# [PAGE TEXT]
————————
How to convert the perl index script to bash function

168 Views Asked by At

I want to use perl to get the index of from any given string and substring in bash function.

Here is the example for getting the indexOf value from perl script:

https://www.geeksforgeeks.org/perl-index-function/

#!/usr/bin/perl
 
# String from which Substring 
# is to be searched 
$string = "Geeks are the best";
 
# Using index() to search for substring
$index = index ($string, 'the');
 
# Printing the position of the substring
print "Position of 'the' in the string: $index\n";

Output:

Position of 'the' in the string: 10

Here is the test.sh:

#!/bin/bash

bash_function_get_index_from_perl_script() {
    local index="-1"
    
    # Here is the dummy code 
    # as I don't know how to convert
    # the perl script to bash command lines
    # and get the result from perl script
    
    index="
    
        #!/usr/bin/perl
         
        # String from which Substring 
        # is to be searched 
        $string = "Geeks are the best";
         
        # Using index() to search for substring
        $index = index ($string, 'the');
         
        # Printing the position of the substring
        print "Position of 'the' in the string: $index\n";
    
    "
    
    printf "%s" "$index"
}

result="$(bash_function_get_index_from_perl_script)"

echo "result is: $result"

Here is the expected output:

result is: 10

How to implement the "bash_function_get_index_from_perl_script"?

Update:

Here is the bash function for testing:

#!/bin/bash

bash_function_get_index() {
    local string="$1"
    local search_string="$2"
    
    before=${string%${search_string}*}
    index=${#before}
    
    printf "%s" "$index"
}

echo "test 1: $(bash_function_get_index "hello world" "wo")"
echo "test 2: $(bash_function_get_index "hello world" "wox")"

Here is the output:

test 1: 6
test 2: 11

The result of "test 2" is wrong, it should be:

test 2: -1

I want to implement the same "indexOf" function from Java:

https://www.w3schools.com/java/ref_string_indexof.asp

index_of() {
    local string="$1"
    local search_string="$2"
    local fromIndex="$3"
    
    local index=""
————————
# [INFORMATION SHOWN]
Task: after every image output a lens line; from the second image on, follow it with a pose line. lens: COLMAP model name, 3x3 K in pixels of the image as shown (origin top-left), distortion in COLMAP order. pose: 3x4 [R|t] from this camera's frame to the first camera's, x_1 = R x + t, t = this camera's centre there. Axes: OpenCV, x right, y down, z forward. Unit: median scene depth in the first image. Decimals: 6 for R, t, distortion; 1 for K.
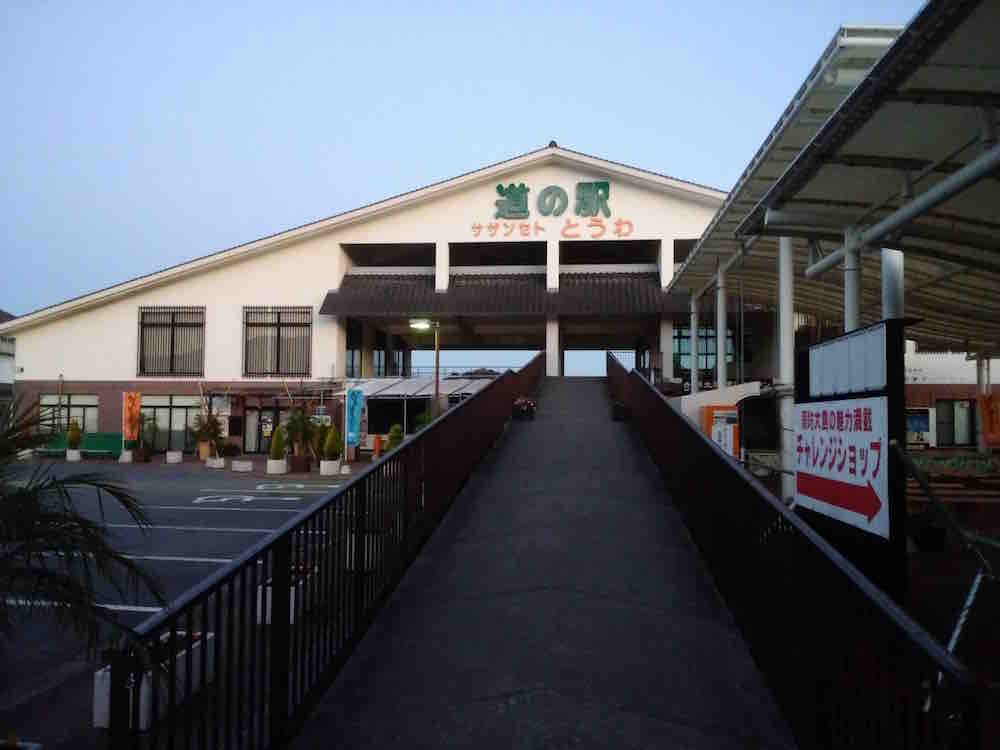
lens RADIAL K [[773.4, 0, 498.7], [0, 773.4, 373.8], [0, 0, 1]] dist [0.023141, -0.055068]
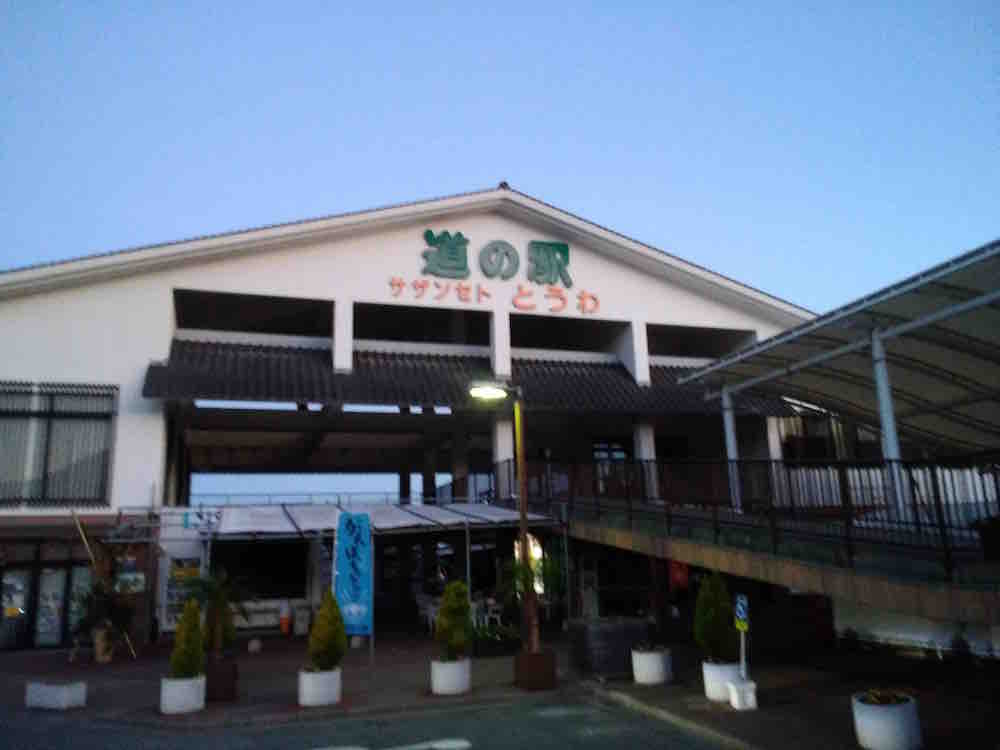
lens RADIAL K [[773.4, 0, 501.5], [0, 773.4, 372.0], [0, 0, 1]] dist [0.023141, -0.055068]
pose [[0.911974, 0.057649, 0.406177, -0.221600], [0.017852, 0.983563, -0.179679, 0.015234], [-0.409859, 0.171114, 0.895955, 0.353410]]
————————
# [REQUIRED WORK]
1 > Answer these questions about the Perl-to-Bash thread:
(a) What line does the Perl example print as its output?
(b) What does "test 1" print in the output of the updated Bash function?
(c) Which Java function does the poster want to reproduce?
2 > Does each statement agree with the Perl-to-Bash thread? Answer yes or no for each, and quote the deciding words.
(a) The Perl example searches for the substring 'the'.
(b) The poster considers the "test 2" result correct.
(c) The expected output of test.sh is "result is: 10".
3 > Can you return the part of the Perl-to-Bash thread starting at "How to convert the" and ending at "in bash function.", copied exactly?

# [ANSWERS TO THIS EXERCISE]
1 >
(a) Position of 'the' in the string: 10
(b) test 1: 6
(c) indexOf

2 >
(a) Yes: "$index = index ($string, 'the');"
(b) No: "The result of "test 2" is wrong"
(c) Yes: "Here is the expected output: result is: 10"

3 >
How to convert the perl index script to bash function

168 Views Asked by At

I want to use perl to get the index of from any given string and substring in bash function.